In 1974, Seattle chartered the Pike Place Market Preservation and Development Authority (PDA), a nonprofit public corporation, to preserve, rehabilitate and protect buildings.

As executive director, Bacarella oversaw the vendors, artists, crafters and farmers along with 440 residents, of which about 380 are considered low income.

COVID complications

She's worked hard to shape the market’s master plan and admits of her many accomplishments at the market, dealing with COVID was both challenging and rewarding.

“I was two years into the job and we were starting to work on a strategic plan that would lead into a master plan because of the changing face of retail, the changing way people eat and living their lives when COVID hit,” she said. “I was so humbled by working to make sure the market stayed the market and came out on the other side.”

At the market, only a select few businesses, like those selling produce and fish, were allowed to remain open. People would come to walk the open-air market. For many, it served as a respite.

“The market kind of became the face of the desolation of COVID in Seattle for downtown,” she said. “We stayed open because of the different types of businesses we had. The food bank was the only food bank, so they stayed open. The senior center cooked inside and moved the operation to give the people the food outside. People would sit anywhere to get their food.”

Mayor Bruce Harrell named June 1 "Mary Bacarella Day" in the city of Seattle honoring Monroe native Mary Bacarella.
Mayor Bruce Harrell named June 1 "Mary Bacarella Day" in the city of Seattle honoring Monroe native Mary Bacarella.

During the pandemic, one of the things Bacarella was most proud of was the assistance offered to small businesses at the market.

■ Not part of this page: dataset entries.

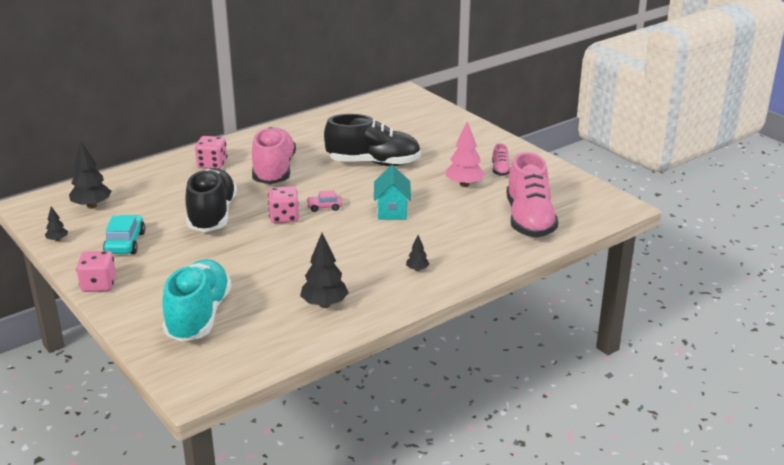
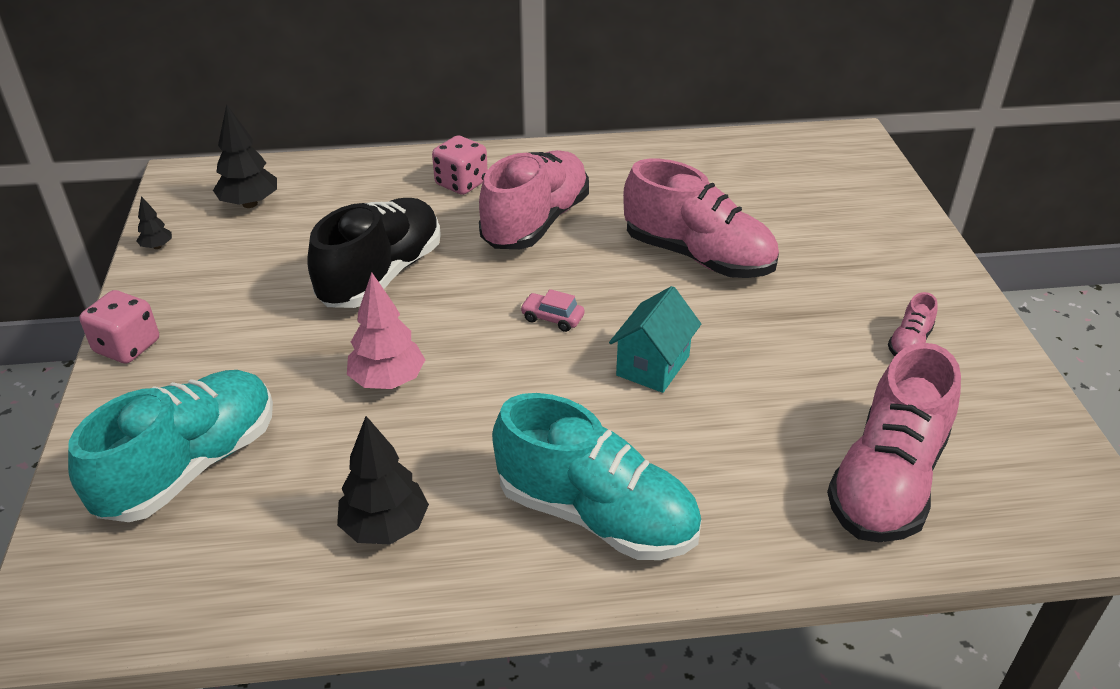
camera: 30 degrees right, 10 degrees up
(125, 243) = (228, 283): turquoise car -> none
(284, 217) = (476, 317): pink dice -> none
(373, 163) = (698, 256): black shoe -> pink shoe
(417, 269) = (596, 515): black tree -> turquoise shoe
(464, 184) = (820, 353): pink tree -> pink tree (388, 381)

“We gave $3.8 million in rent credits to our commercial so they could do whatever else they need to do,” Bacarella said. “Then, our Foundation, as all nonprofits were doing in fundraising, gave $800,000 to businesses and they gave small grants to residents and farmers. That’s what I mean by it being a community. Everybody comes together.”

Master plan

As operations at the market returned to a level of normalcy, Bacarella and her staff continued focusing on the future.

“We finished the master plan just as I was giving my notice,” she said. “They’re looking for a new executive director to take it into the future.”

As she reflects on her career, she fondly remembers the various jobs she's had like working for the public relations firm Golin-Harris where she handled the Nintendo account.

Visiting 20 cities in two months, she marketed new products. The van she drove was set up like a den, with TVs and couches, and the media was invited in to play the new games. It was working that job that she got to meet Ken Griffey Jr. and her hero Al Kaline.

"I have always loved baseball and when Nintendo, part-owner of the Seattle Mariners, developed a Ken Griffey Jr. video baseball game, I got to visit the spring training camps two years in a row,” she said.

For the 66-year-old, settling into retirement will take some time getting used.

She owns a home in Monroe and plans to return to her old stomping grounds where she can spend time with family and curl up with a good book every now and then.

"I'm looking forward to reading and spending time with friends. There are things I want to see and be a part of," she said. “For the next three or four months, I’m not going to do anything. I’m going to let everything settle in. I’m going to take a deep breathe, do some things that I love and figure the rest out.”